I have thoughts on how to do it but would be interested in your method.
Geoff, I don't recall doing anything special when it came to fitting the parts together. Making the cross head on the end of a bar helps as you can drill and tap it and then by doing the milling with a spin indexer it should ensure all the milling ops are equal either side of the piston rod hole. likewise making sure you accurately locate the ctr of the cylinder cover and then take equal amounts off either side will ensure the two guides sit equally either side of the piston rod.
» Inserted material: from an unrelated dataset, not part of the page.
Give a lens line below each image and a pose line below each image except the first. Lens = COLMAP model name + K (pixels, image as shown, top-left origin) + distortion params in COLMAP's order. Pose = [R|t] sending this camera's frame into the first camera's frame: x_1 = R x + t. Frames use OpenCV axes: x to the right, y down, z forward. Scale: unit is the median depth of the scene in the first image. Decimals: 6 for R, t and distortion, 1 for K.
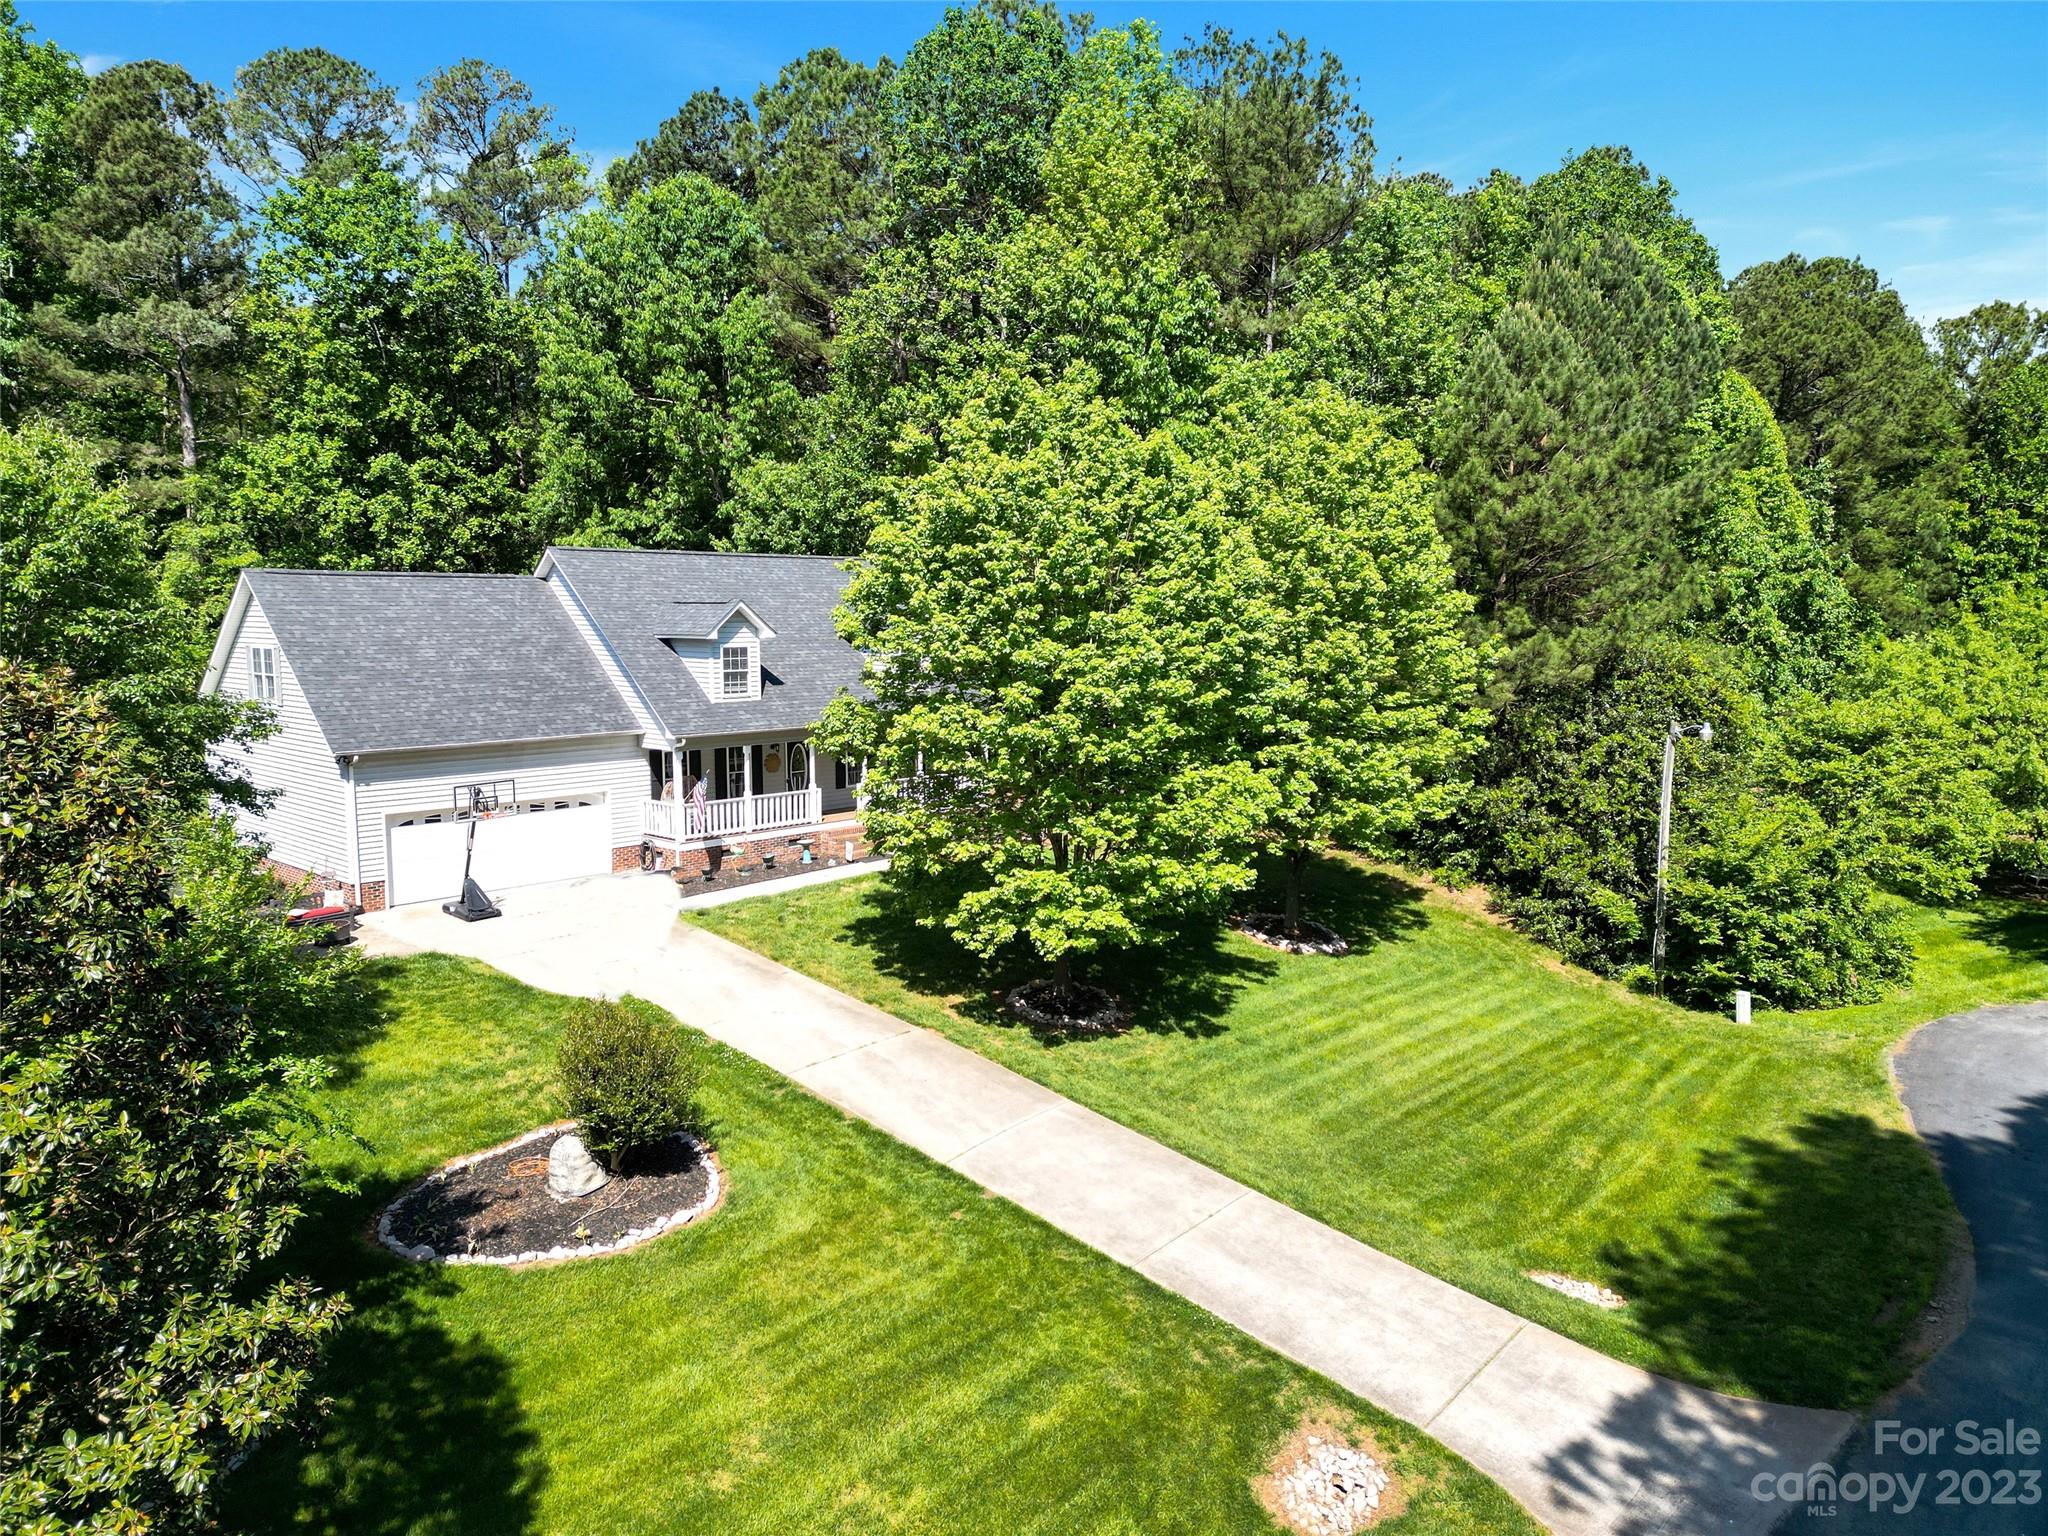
lens RADIAL K [[1438.2, 0, 1036.2], [0, 1438.2, 753.4], [0, 0, 1]] dist [0.068858, -0.060607]
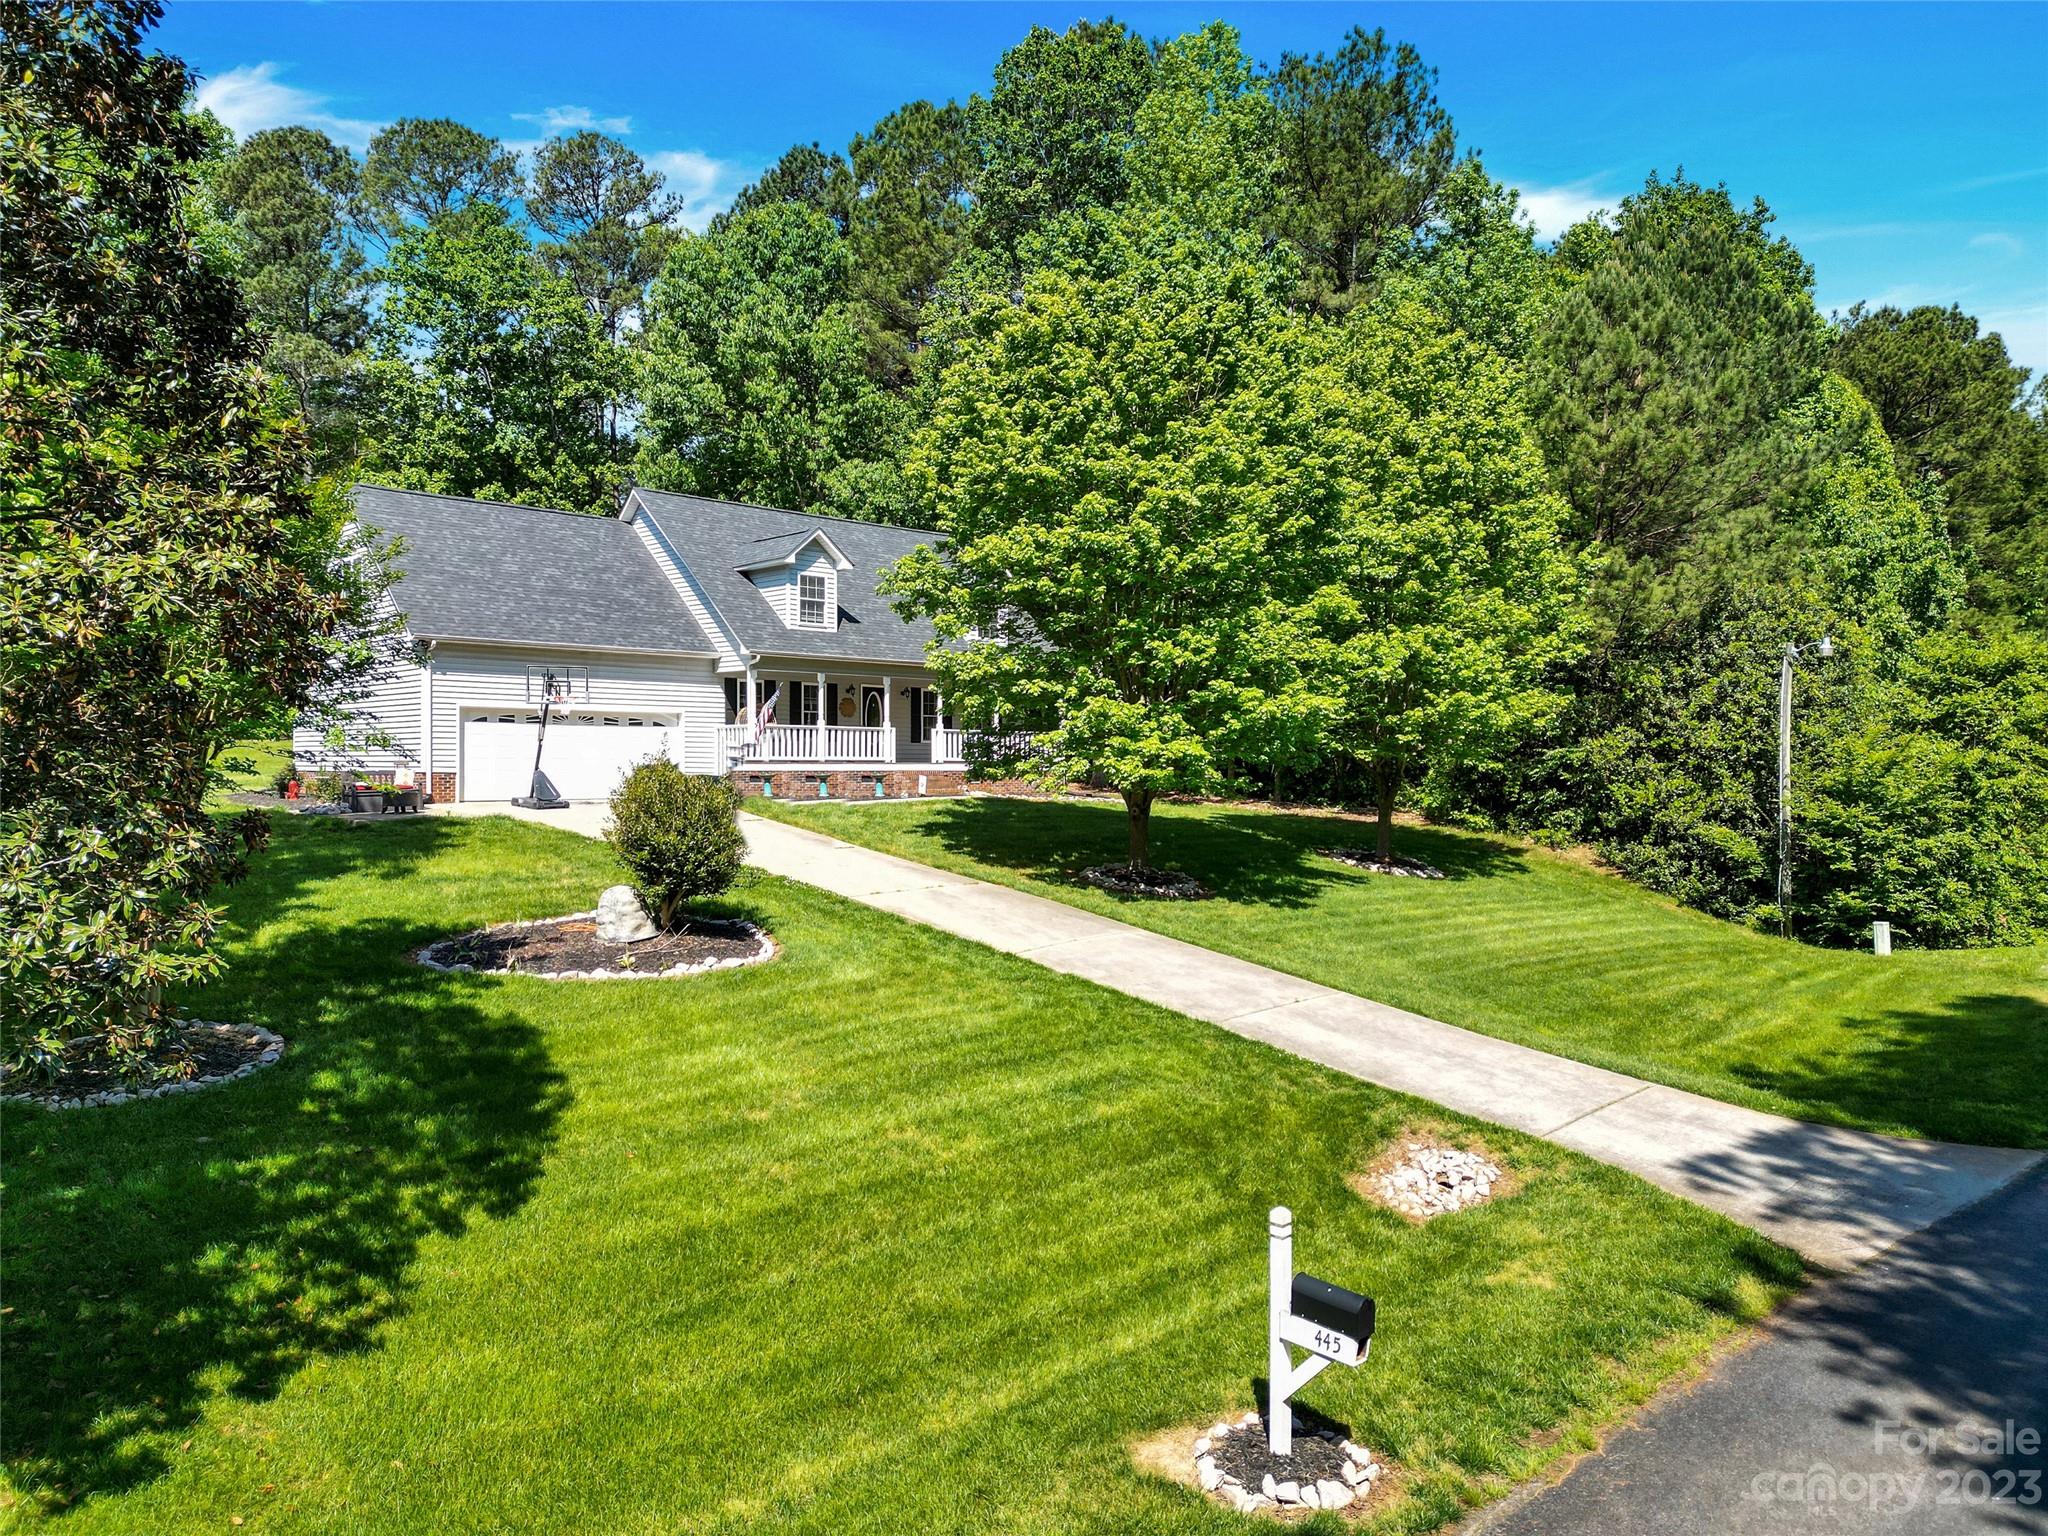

On the guides I did each milling operation on one and then the other using a vice stop to ensure both parts went into the vice in the same position as they were swapped in and out. Once complete a slight tweak in the vice and checking against a straight edge was needed as there was a little distortion.
Then it is just a case of checking for free movement as each piece is assembled so you can tell what makes it go tight rather than building it all up and then trying to trace where a tight spot may be. Don't know if you have noticed but I also specified M2.5 for the fixing in the entablature but went with a 3.0mm hole in the top of the guide which gives a bit of wiggle room should it be needed.
it is, I have no Ali in my scrap box. To be honest it's not something I use. besides it's expensive Last time I looked at the price of some, I nearly had a heart attack. There's a steel stock holder local to me and if you buy standard stock lengths it's dirt cheap so my efforts are all in steel.